The bill is not small. The San Francisco Chronicle reported that Cloudflare expects $140 million to $150 million in restructuring charges, mostly for severance, benefits and related costs, with most of the charge landing in the second quarter and the plan substantially complete by the end of the third quarter. Departing U.S. employees are set to receive base pay through the end of 2026, and the company said it would continue health care support through the end of the year.
The jobs left behind look different
Here's the thing if you're building a company now: this isn't really a story about fewer employees. Prince has said he expects Cloudflare to have more total employees in 2027 than at any point in 2026. The question is who those employees are. A company can grow headcount and still make life much harder for people whose jobs are built around coordination, approval chains and internal reporting.
Engineers who can use AI agents well become more valuable in this version of the company. They don't just write code faster. They direct tools, check outputs, design workflows and decide where automation breaks. That is a different skill from merely sitting near a technical team and measuring its progress for someone upstairs. Frankly, a lot of companies have carried too much of that second kind of work because nobody had a better way to keep the machine visible.

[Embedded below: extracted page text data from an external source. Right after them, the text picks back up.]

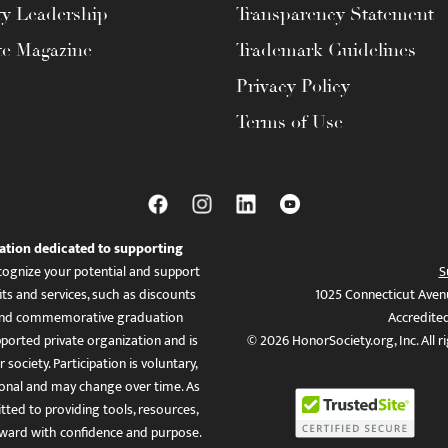
ty Leadership
Transparency Statement
te Magazine
Trademark Guidelines
Privacy Policy
Terms of Use
ation dedicated to supporting
ognize your potential and support
S
ts and services, such as discounts
1025 Connecticut Aven
es, and commemorative graduation
Accredite
ported private organization and is
© 2026 HonorSociety.org, Inc. All r
 society. Participation is voluntary,
tional and may change over time. As
ed to providing tools, resources,
ward with confidence and purpose.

Sales also survives Prince's filter, at least for now, because customers still want a person who understands their problem and can be trusted when something goes wrong. That part is easy to overlook in AI restructuring stories. Cloudflare isn't saying all human work is equally exposed. It is saying the safest work either creates the thing being sold or persuades a real customer to buy it.
The uncomfortable part is that this creates a narrower path for many white-collar workers. The old bargain said you could move into operations, management, finance process or internal coordination and build a durable career around making organizations run. Cloudflare is now telling you that some of that glue can be software. Not all of it. Enough of it to cut more than 1,100 roles while adding engineers.

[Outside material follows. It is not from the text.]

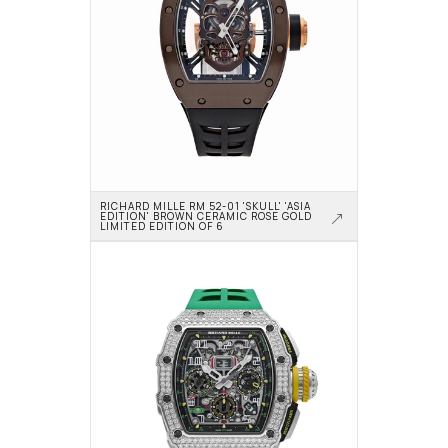
RICHARD MILLE RM 52-01 'SKULL' 'ASIA 
EDITION' BROWN CERAMIC ROSE GOLD 
LIMITED EDITION OF 6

Prince's claim that every company will move this way may be too neat, because every company likes to believe its restructuring is the future arriving early. Still, Cloudflare has put real numbers behind the argument: 20% of staff cut, engineering headcount up 45%, AI usage up more than 600%, and a restructuring charge that runs into nine figures. Those are not vibes. They are the shape of an operating model being rebuilt in public.
The lesson for founders is direct. Don't ask whether AI will replace jobs in the abstract. Look at each role and ask whether it builds, sells or mostly measures. Cloudflare has already answered that question inside its own walls, and more companies will copy the answer if the engineering output keeps rising.